> **Extracted data**
◇ ◇ ◇ ◇

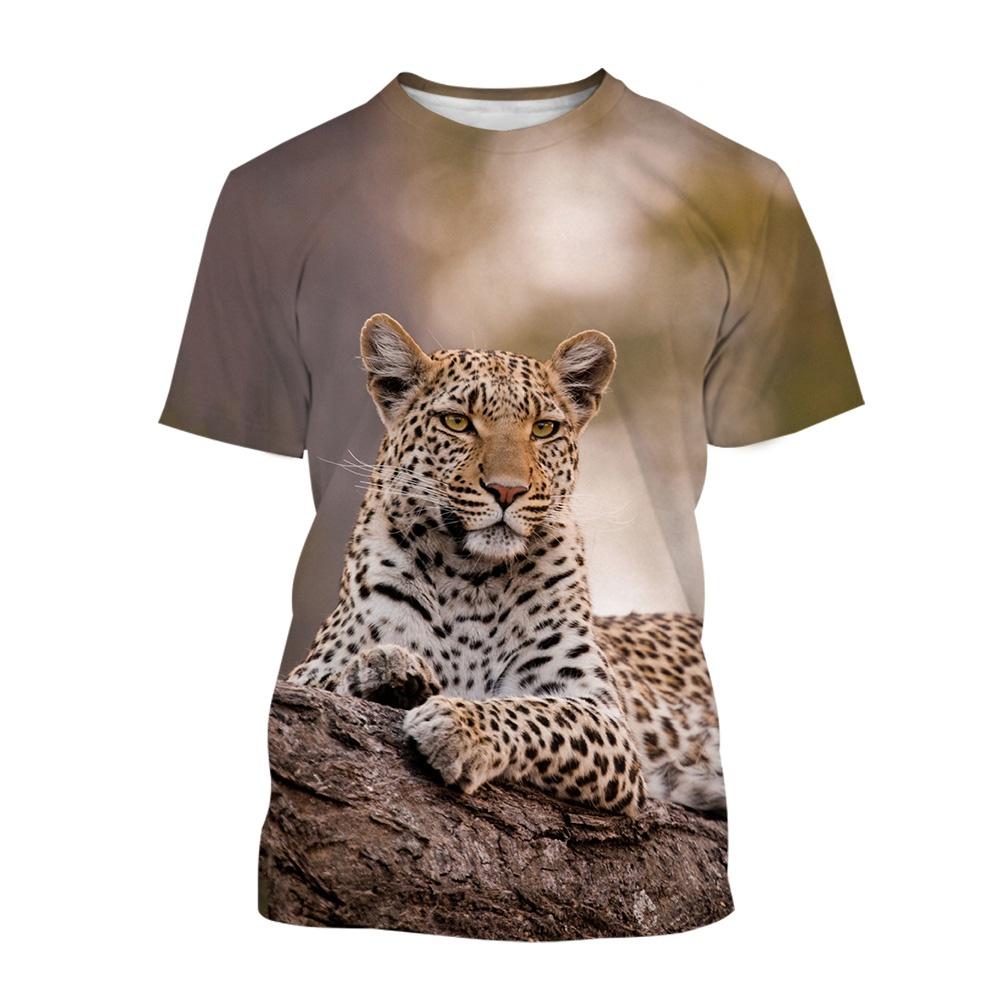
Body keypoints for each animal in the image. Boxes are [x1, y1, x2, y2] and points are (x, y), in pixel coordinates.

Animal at [287, 313, 726, 819]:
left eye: (544, 428)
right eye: (457, 422)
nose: (507, 490)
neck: (471, 576)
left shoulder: (603, 716)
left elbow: (538, 714)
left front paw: (459, 725)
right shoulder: (309, 669)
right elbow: (331, 676)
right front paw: (384, 671)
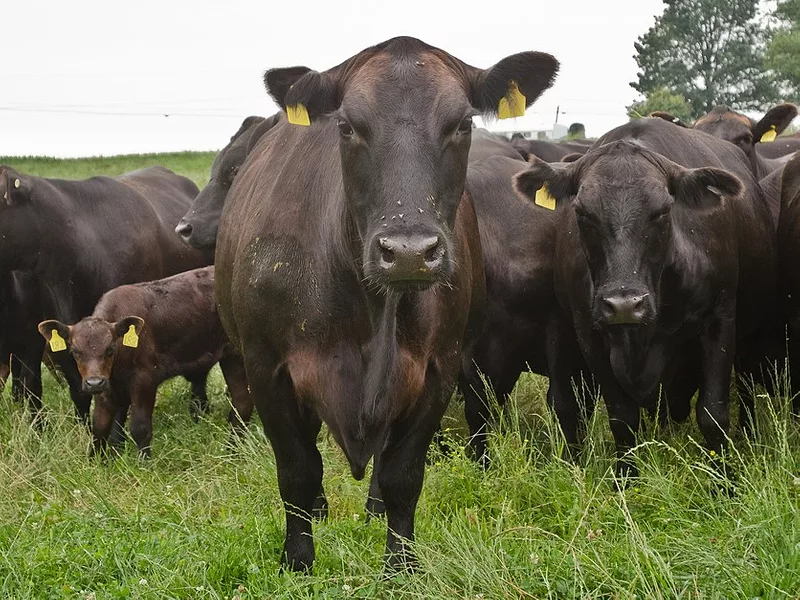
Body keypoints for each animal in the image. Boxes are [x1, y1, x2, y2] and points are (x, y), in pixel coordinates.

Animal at [37, 266, 252, 456]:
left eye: (110, 349)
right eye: (75, 351)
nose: (94, 382)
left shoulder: (144, 380)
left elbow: (139, 427)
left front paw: (144, 463)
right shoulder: (106, 388)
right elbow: (100, 427)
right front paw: (96, 462)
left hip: (235, 356)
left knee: (242, 402)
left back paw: (233, 449)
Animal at [214, 36, 558, 572]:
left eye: (462, 124)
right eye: (347, 125)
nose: (409, 251)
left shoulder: (439, 368)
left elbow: (403, 475)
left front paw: (400, 566)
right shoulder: (265, 365)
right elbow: (296, 472)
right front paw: (299, 561)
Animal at [514, 117, 777, 482]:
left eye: (663, 210)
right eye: (582, 212)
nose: (625, 304)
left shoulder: (720, 319)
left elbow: (713, 413)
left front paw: (723, 481)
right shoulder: (590, 332)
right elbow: (622, 417)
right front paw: (626, 479)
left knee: (748, 390)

◇ ◇ ◇ ◇

> **Exercise prompt**
Which lines in the records above hold the string "elbow"? Copy each of them.

> **Reply to the exercise**
left elbow: (538, 714)
right elbow: (331, 676)
left elbow: (139, 427)
right elbow: (100, 427)
left elbow: (403, 475)
right elbow: (296, 472)
left elbow: (713, 413)
right elbow: (622, 417)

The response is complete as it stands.